**To do:**
[A] Using the Raven Ridge forum thread, answer these:
(i) How many CUs does sm625 say the slow GPU paired with HBM2 would have?
(ii) What core, thread, and CU count does sm625 get from half of a Ryzen and half of a Polaris?
(iii) What maximum added cost does maddie estimate for 1 stack 2-Hi HBM2 on an interposer?
[B] Set down the passage of the Raven Ridge forum thread word for word, starting at "I still fail" and ending at "Richland, or Kaveri.".
[C] Carry the Raven Ridge forum thread further, picking up right after its last sentence.

**Document text:**

◇ ◇ ◇ ◇

AMD Raven Ridge 'Zen APU' Thread

[sm625]

I still fail to see the point of pairing a super slow 11CU GPU with HBM2, and adding 1 CCX to the mix to make a super expensive thing that will be outperformed by a $400(or less) cpu+gpu combination on the market. And im not talking about games here.

And adding more CU will just make things worse, (cost).

11CU doesnt make sense. Not at all. Ryzen is roughly the size of polaris, a bit smaller actually. So half of a Ryzen and half a polaris would be 4C/8T/18CU. I guess the rumor is that Vega CUs are larger, but still 11CU would be a very small APU. Smaller than Llano, Richland, or Kaveri.

 

[maddie]

We finally have a firm basis to estimate an APU with integral HBM2.

Since it is generally believed that an APU with a Zen CCX and a powerful [RX 560 class ] GPU graphics unit will not work properly without significantly more bandwidth than DDR4 offers, we can estimate the additional costs with 1 stack 2-Hi HBM2 on an interposer to be roughly $ 15-20 maximum.

◇ ◇ ◇ ◇

**Information supplied:**
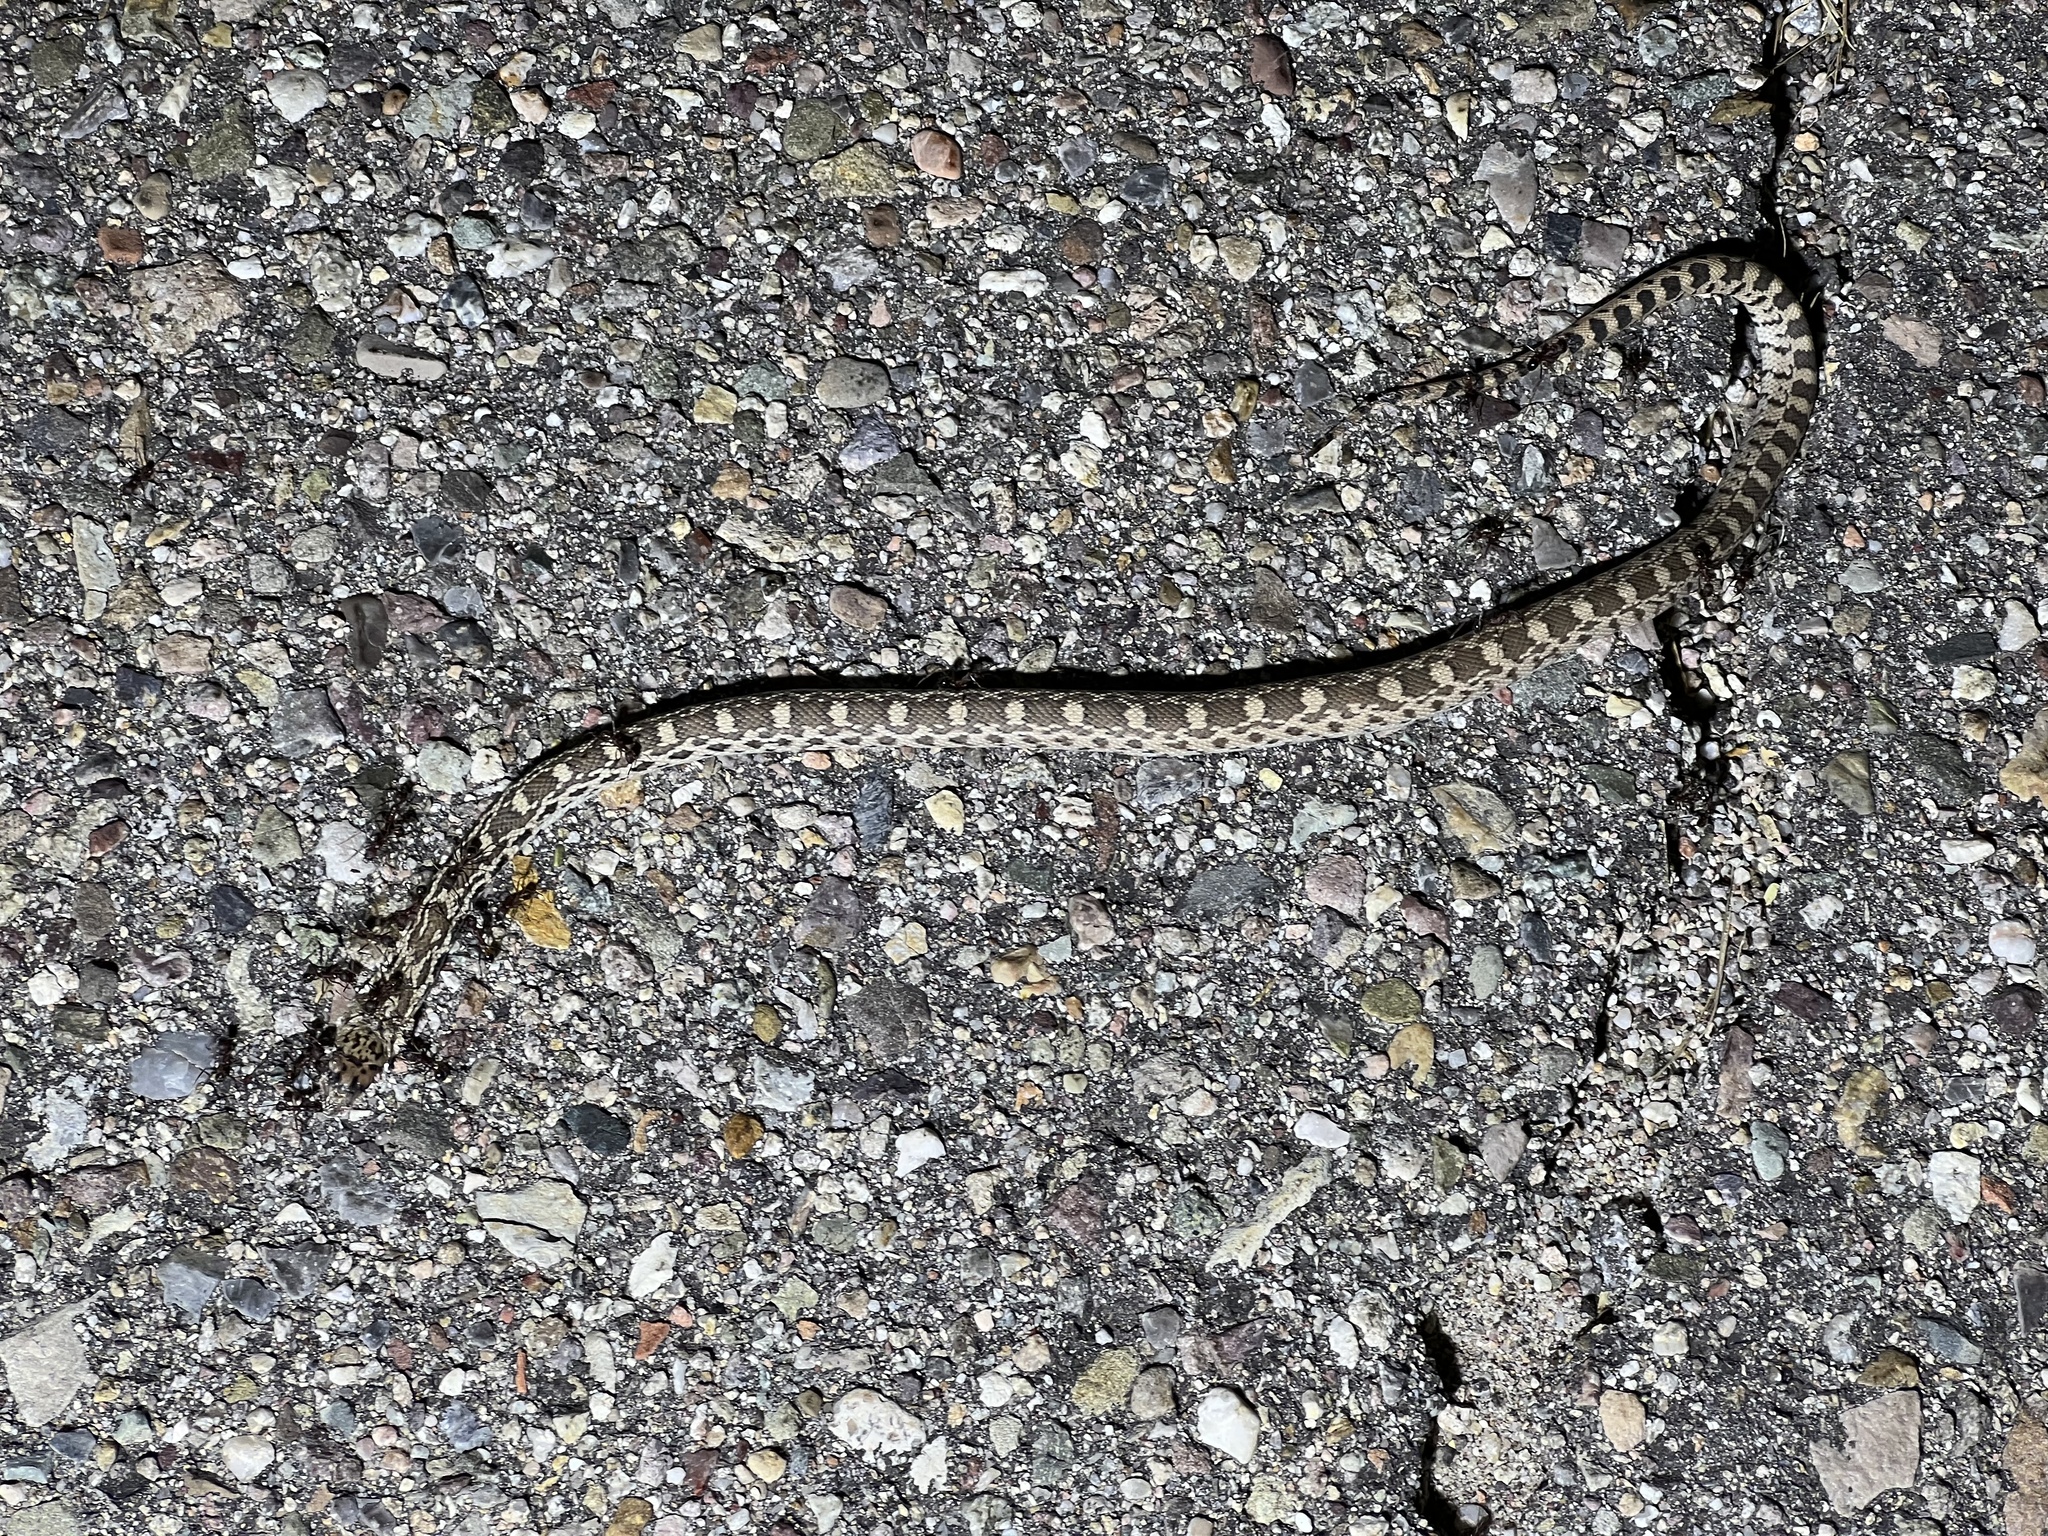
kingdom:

◇ ◇ ◇ ◇

**Results of the exercise:**
[A]
(i) 11 CUs
(ii) 4C/8T/18CU
(iii) Roughly $15-20

[B]
I still fail to see the point of pairing a super slow 11CU GPU with HBM2, and adding 1 CCX to the mix to make a super expensive thing that will be outperformed by a $400(or less) cpu+gpu combination on the market. And im not talking about games here.

And adding more CU will just make things worse, (cost).

11CU doesnt make sense. Not at all. Ryzen is roughly the size of polaris, a bit smaller actually. So half of a Ryzen and half a polaris would be 4C/8T/18CU. I guess the rumor is that Vega CUs are larger, but still 11CU would be a very small APU. Smaller than Llano, Richland, or Kaveri.

[C]
Additionally the HBM2 module can be a cheaper, lower clocked one and higher volume production will lower these costs.

If true, then there is definitely a place for this product. A Zen CCX and 16 CU product. I can easily see this as a product.

Assuming that 2-Hi HBM2 is 60% of 4-HI HBM stack and interposer is 1/3 cost of Fiji interposer.


This is based on the following analysis:
http://electroiq.com/insights-from-leading-edge/category/uncategorized/page/6/

 

[Glo.]

Volume production for HBM2 is bigger, so the cost will be lower. APU/NPU die will cost 20-30$, at best, and interposer will cost at best 10-15$.

So in worst case scenario we are looking at 80$ manufacturing cost, for something that can be sold at 349-399$ price tag.

 

[maddie]

Volume production for HBM2 is bigger, so the cost will be lower. APU/NPU die will cost 20-30$, at best, and interposer will cost at best 10-15$.

So in worst case scenario we are looking at 80$ manufacturing cost, for something that can be sold at 349-399$ price tag.

A single HBM 4-Hi stack was $12 and a 1000 mm^2 interposer was $25.

How do you get as much as $80?

 

[Glo.]

HBM2 stack - 8$.
The die: 20-30$. If we account for 30$, Die+ HBM2 stacks - 46$.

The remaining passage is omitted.